Cultural Imperialism
In the 1980’s and early 1990’s there were many calls to reject US television shows due to the nature that they were monopolising television around the world. Many countries believed that the influx of American culture through television was a form of cultural imperialism and that their culture was being deteriorated by TV.
“Applying the active-audience frame of analysis, the study included four groups of Israeli viewers: Israeli Arabs, Moroccan Jewish immigrants, kibbutz members, and new Russian immigrants. Liebes found that the message imparted by “Dallas” depended on the viewer’s values and varied according to the experiences of the particular group to which the viewer belonged. The viewer, therefore, actively produces meaning while consuming the media product or program. Another academic, Ien Ang, has also supported this finding through studying the impact of “Dallas” to confront what she termed “a stubborn fixation on the threat of American cultural imperialism”(White, L. 2001)
This discusses an experiment undertaken to disprove the cultural imperialism theory, using the American show ‘Dallas’ as a medium for how non English speakers responded. However, this experiment cannot be proven, as it is impossible to prove that an idea, value, perspective or reaction is related to a certain thing. There could be other images in ones mind, from forgotten peripheral encounters. (White, L. 2001)
However English, in various forms, is spoken by an estimated 400 million people as a mother tongue and an additional 2 billion as a second and/or foreign language (Graddol, 2006). This astonishing number can be used as an example of how the English language is of a cultural imperialistic nature. Taking into consideration the arguments that what people consider cultural imperialism could actually be globalisation, or media imperialism. Also the fact that some say that over time the term cultural imperialism has had its meaning changed, and it is really simplifying the two terms of culture and imperialism.
“the sum of the processes by which a society is brought into the modern world system and how is dominating stratum is attracted, pressured, forced, and sometimes bribed into shaping social institutions to correspond to, or even promote, the value and structures of the dominating center of the system.” (Golding, P. Harris, P. 1997 {Schiller, 1976})

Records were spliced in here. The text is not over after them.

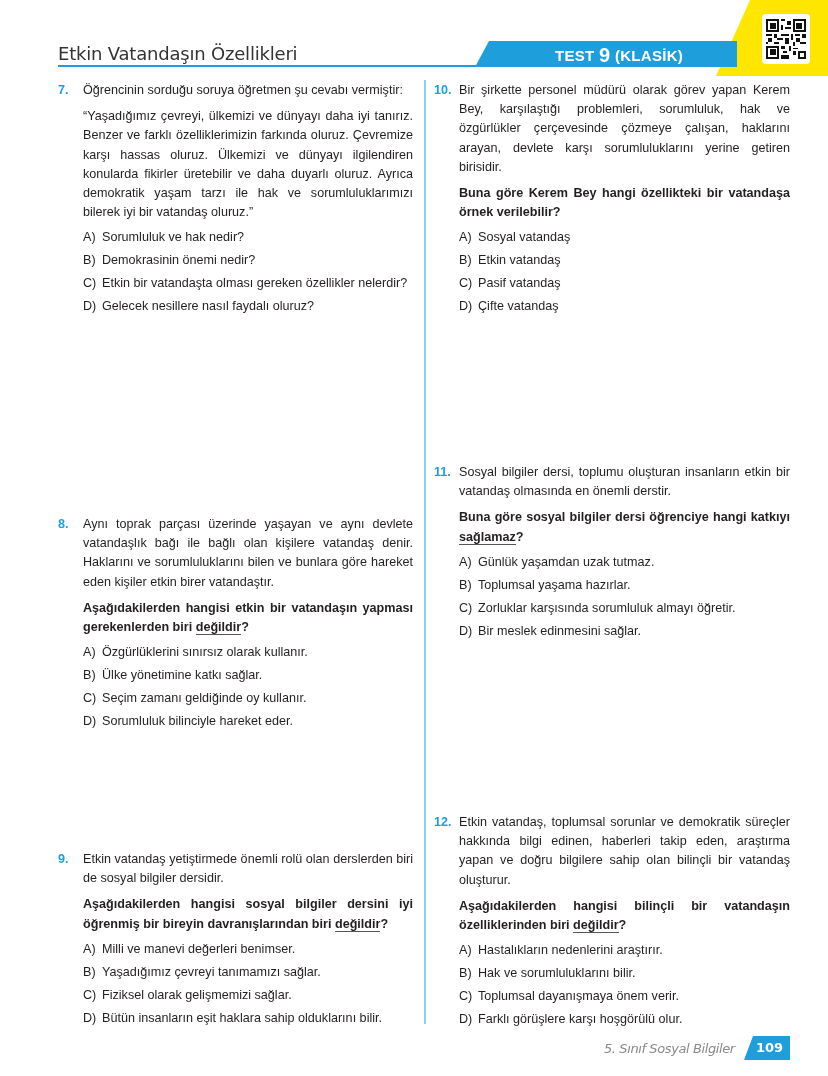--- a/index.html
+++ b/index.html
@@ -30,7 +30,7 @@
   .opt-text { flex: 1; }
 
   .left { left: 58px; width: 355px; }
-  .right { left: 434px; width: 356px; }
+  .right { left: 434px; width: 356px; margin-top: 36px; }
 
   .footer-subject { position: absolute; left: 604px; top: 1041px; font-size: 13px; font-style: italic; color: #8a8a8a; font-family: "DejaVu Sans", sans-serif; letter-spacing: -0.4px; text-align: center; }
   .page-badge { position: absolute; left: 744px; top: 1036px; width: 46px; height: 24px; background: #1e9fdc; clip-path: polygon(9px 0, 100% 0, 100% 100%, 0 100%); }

When considering this early definition of cultural imperialism, the idea that English as the global language of communication is a form of cultural imperialism, could be accepted. The way cultural imperialism is described here, fits with how the English language has been forced around the world through avenues such as colonialism, imperialism, the media and through big businesses. When taking into consideration the critics of the theory and the experiments undertaken to disprove the theory it is still undisputed that the global language of communication is English. In some way this dominance is a form of cultural imperialism.